-- Directions for this task --
What you return must be every line below that includes the word "curtain".

(Data entries)
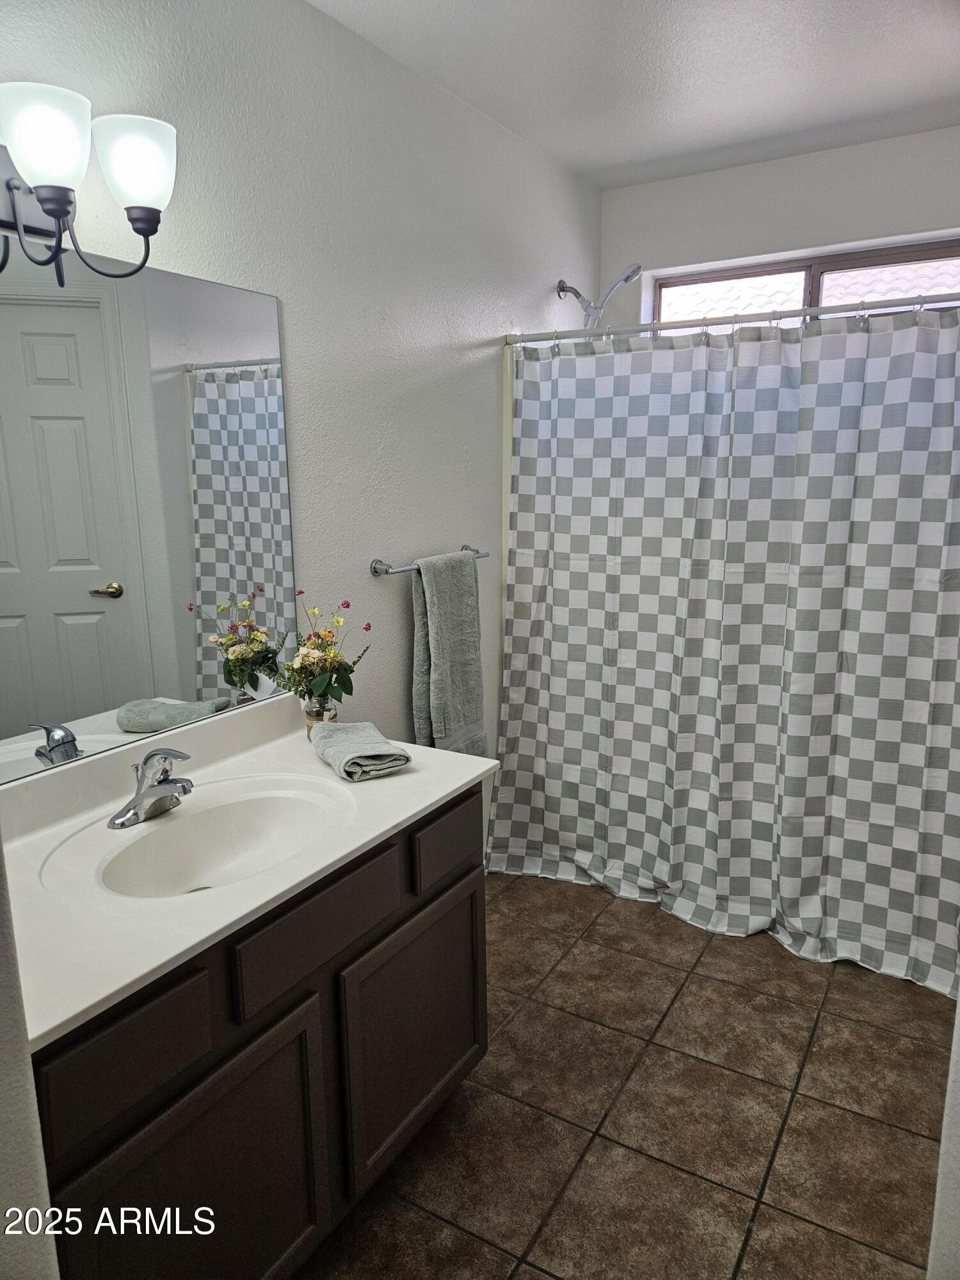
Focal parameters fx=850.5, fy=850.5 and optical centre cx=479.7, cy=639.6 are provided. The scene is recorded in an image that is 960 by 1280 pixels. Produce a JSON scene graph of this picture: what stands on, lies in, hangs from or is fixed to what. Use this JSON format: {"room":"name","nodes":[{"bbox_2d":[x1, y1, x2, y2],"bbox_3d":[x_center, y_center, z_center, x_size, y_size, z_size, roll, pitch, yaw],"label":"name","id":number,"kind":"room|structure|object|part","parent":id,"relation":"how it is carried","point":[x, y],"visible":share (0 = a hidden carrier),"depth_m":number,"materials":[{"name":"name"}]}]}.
{"room":"bathroom","nodes":[
{"label":"bathroom","id":0,"kind":"room"},
{"bbox_2d":[0,842,61,1279],"bbox_3d":[-0.785,0.190,0.859,0.858,2.411,0.235,7,14,30],"label":"near left wall","id":1,"kind":"structure","parent":0,"point":[4,1020],"depth_m":0.88,"materials":[{"name":"white paint"}]},
{"bbox_2d":[0,0,603,851],"bbox_3d":[-0.463,-0.243,2.252,0.125,2.584,3.705,7,14,30],"label":"left wall","id":2,"kind":"structure","parent":0,"point":[391,692],"depth_m":2.27,"materials":[{"name":"white paint"}]},
{"bbox_2d":[0,81,177,282],"bbox_3d":[-0.738,-0.734,1.372,0.223,0.270,0.541,7,14,30],"label":"vanity light","id":3,"kind":"object","parent":2,"relation":"attached to","point":[61,208],"visible":1,"depth_m":1.40,"materials":[{"name":"black metal"}]},
{"bbox_3d":[-0.693,-0.787,1.359,0.134,0.127,0.136,7,14,30],"label":"glass shade","id":4,"kind":"part","parent":3,"relation":"part of","materials":[{"name":"white glass"}]},
{"bbox_3d":[-0.606,-0.832,1.510,0.136,0.130,0.136,7,14,30],"label":"glass shade","id":5,"kind":"part","parent":3,"relation":"part of","materials":[{"name":"white glass"}]},
{"bbox_2d":[0,237,296,789],"bbox_3d":[-0.797,-0.227,1.564,0.008,0.927,1.258,7,14,30],"label":"mirror","id":6,"kind":"object","parent":2,"relation":"attached to","point":[217,530],"visible":0.99,"depth_m":1.71,"materials":[{"name":"mirror"}]},
{"bbox_2d":[369,545,487,577],"bbox_3d":[-0.136,-0.237,2.583,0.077,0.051,0.557,7,14,30],"label":"towel bar","id":7,"kind":"object","parent":2,"relation":"attached to","point":[376,571],"visible":0.65,"depth_m":2.40,"materials":[{"name":"silver metal"}]},
{"bbox_2d":[409,547,485,755],"bbox_3d":[-0.095,0.068,2.659,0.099,0.684,0.312,7,14,30],"label":"towel","id":8,"kind":"object","parent":7,"relation":"hanging from","point":[465,587],"visible":0.98,"depth_m":2.60,"materials":[{"name":"grey fabric"}]},
{"bbox_2d":[553,264,643,327],"bbox_3d":[0.442,-1.128,3.189,0.284,0.486,0.142,7,14,30],"label":"shower head","id":9,"kind":"object","parent":2,"relation":"attached to","point":[576,294],"visible":0.91,"depth_m":3.15},
{"bbox_2d":[503,291,959,345],"bbox_3d":[0.776,-0.928,2.443,1.636,0.058,0.057,7,14,30],"label":"shower curtain rod","id":10,"kind":"object","parent":2,"relation":"attached to","point":[816,310],"visible":0.93,"depth_m":2.45,"materials":[{"name":"silver metal"}]},
{"bbox_2d":[490,299,959,999],"bbox_3d":[0.732,-0.027,2.602,1.557,1.881,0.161,7,14,30],"label":"shower curtain","id":11,"kind":"object","parent":10,"relation":"hanging from","point":[816,579],"visible":0.98,"depth_m":2.57,"materials":[{"name":"fabric"}]},
{"bbox_2d":[296,871,953,1279],"bbox_3d":[0.269,1.186,1.813,2.068,0.097,4.000,7,14,30],"label":"tile floor","id":12,"kind":"structure","parent":0,"point":[858,1033],"depth_m":1.95,"materials":[{"name":"tile"}]},
{"bbox_2d":[27,784,487,1279],"bbox_3d":[-0.500,0.780,1.650,0.569,0.792,1.218,7,14,30],"label":"vanity cabinet","id":13,"kind":"object","parent":12,"relation":"on","point":[275,1015],"visible":0.67,"depth_m":1.42,"materials":[{"name":"wood"}]},
{"bbox_3d":[-0.510,0.587,1.221,0.027,0.143,0.264,7,14,30],"label":"drawer","id":14,"kind":"part","parent":13,"relation":"part of","materials":[{"name":"brown wood"}]},
{"bbox_3d":[-0.433,0.954,1.400,0.033,0.532,0.409,7,14,30],"label":"cabinet door","id":15,"kind":"part","parent":13,"relation":"part of","materials":[{"name":"wood"}]},
{"bbox_2d":[0,693,498,1048],"bbox_3d":[-0.528,0.329,1.665,0.644,0.137,1.247,7,14,30],"label":"vanity countertop","id":16,"kind":"structure","parent":13,"relation":"on","point":[463,781],"depth_m":1.53,"materials":[{"name":"white stone"}]},
{"bbox_2d":[108,747,195,828],"bbox_3d":[-0.604,0.271,1.624,0.166,0.135,0.167,7,14,30],"label":"faucet","id":17,"kind":"object","parent":16,"relation":"on","point":[167,770],"visible":0.99,"depth_m":1.62,"materials":[{"name":"silver metal"}]},
{"bbox_2d":[85,777,350,899],"bbox_3d":[-0.465,0.428,1.600,0.367,0.142,0.488,7,14,30],"label":"sink","id":18,"kind":"object","parent":16,"relation":"in","point":[217,813],"visible":0.71,"depth_m":1.72,"materials":[{"name":"white ceramic"}]},
{"bbox_2d":[301,693,337,738],"bbox_3d":[-0.389,0.190,2.073,0.081,0.110,0.081,7,14,30],"label":"flower vase","id":19,"kind":"object","parent":16,"relation":"on","point":[312,719],"visible":0.52,"depth_m":2.04,"materials":[{"name":"clear glass"}]},
{"bbox_2d":[276,595,371,712],"bbox_3d":[-0.386,0.057,2.073,0.217,0.325,0.252,7,14,30],"label":"flower bouquet","id":20,"kind":"object","parent":19,"relation":"in","point":[346,689],"visible":0.97,"depth_m":2.05,"materials":[{"name":"plant"}]},
{"bbox_2d":[309,721,410,780],"bbox_3d":[-0.276,0.246,1.922,0.161,0.057,0.263,-7,13,-27],"label":"folded towel","id":21,"kind":"object","parent":16,"relation":"on","point":[346,738],"visible":1,"depth_m":1.86,"materials":[{"name":"grey fabric"}]},
{"bbox_3d":[-0.284,0.508,1.541,0.031,0.135,0.361,7,14,30],"label":"drawer","id":22,"kind":"part","parent":13,"relation":"part of","materials":[{"name":"brown wood"}]},
{"bbox_3d":[-0.131,0.848,1.894,0.039,0.496,0.412,7,14,30],"label":"cabinet door","id":23,"kind":"part","parent":13,"relation":"part of","materials":[{"name":"brown wood"}]},
{"bbox_3d":[-0.064,0.438,1.890,0.026,0.132,0.262,7,14,30],"label":"drawer","id":24,"kind":"part","parent":13,"relation":"part of","materials":[{"name":"brown wood"}]},
{"bbox_2d":[308,0,959,188],"bbox_3d":[0.356,-1.418,1.328,2.106,0.105,3.937,7,14,30],"label":"ceiling","id":25,"kind":"structure","parent":0,"point":[610,162],"depth_m":2.35,"materials":[{"name":"white paint"}]},
{"bbox_2d":[598,124,959,326],"bbox_3d":[1.316,-0.450,3.313,1.824,2.614,0.149,7,14,30],"label":"back wall","id":26,"kind":"structure","parent":0,"point":[856,149],"depth_m":3.13,"materials":[{"name":"white paint"}]},
{"bbox_2d":[648,234,959,326],"bbox_3d":[1.308,-1.147,3.281,1.327,0.624,0.078,7,14,30],"label":"window","id":27,"kind":"structure","parent":26,"relation":"in","point":[911,254],"depth_m":3.24,"materials":[{"name":"glass"}]},
{"bbox_2d":[925,984,959,1279],"bbox_3d":[0.709,0.236,0.869,0.248,2.214,0.903,7,14,30],"label":"right wall","id":28,"kind":"structure","parent":0,"point":[958,1009],"depth_m":1.09,"materials":[{"name":"white paint"}]},
{"label":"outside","id":29,"kind":"structure","parent":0,"visible":0},
{"label":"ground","id":30,"kind":"structure","parent":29,"visible":0}
]}

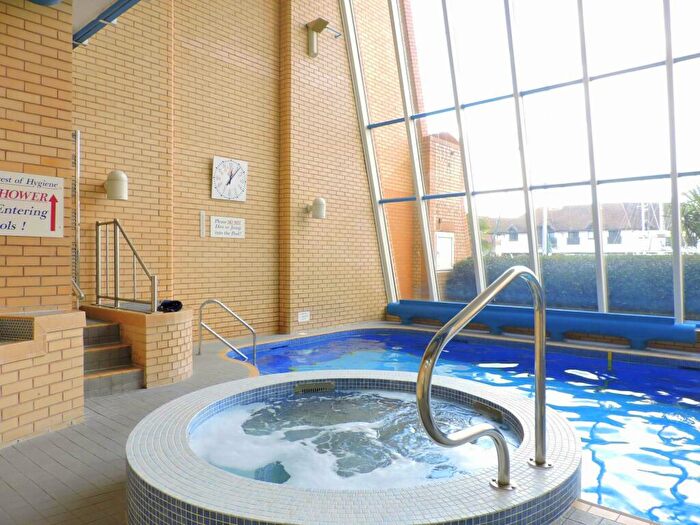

-- Response --
{"bbox_2d":[503,291,959,345],"bbox_3d":[0.776,-0.928,2.443,1.636,0.058,0.057,7,14,30],"label":"shower curtain rod","id":10,"kind":"object","parent":2,"relation":"attached to","point":[816,310],"visible":0.93,"depth_m":2.45,"materials":[{"name":"silver metal"}]},
{"bbox_2d":[490,299,959,999],"bbox_3d":[0.732,-0.027,2.602,1.557,1.881,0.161,7,14,30],"label":"shower curtain","id":11,"kind":"object","parent":10,"relation":"hanging from","point":[816,579],"visible":0.98,"depth_m":2.57,"materials":[{"name":"fabric"}]},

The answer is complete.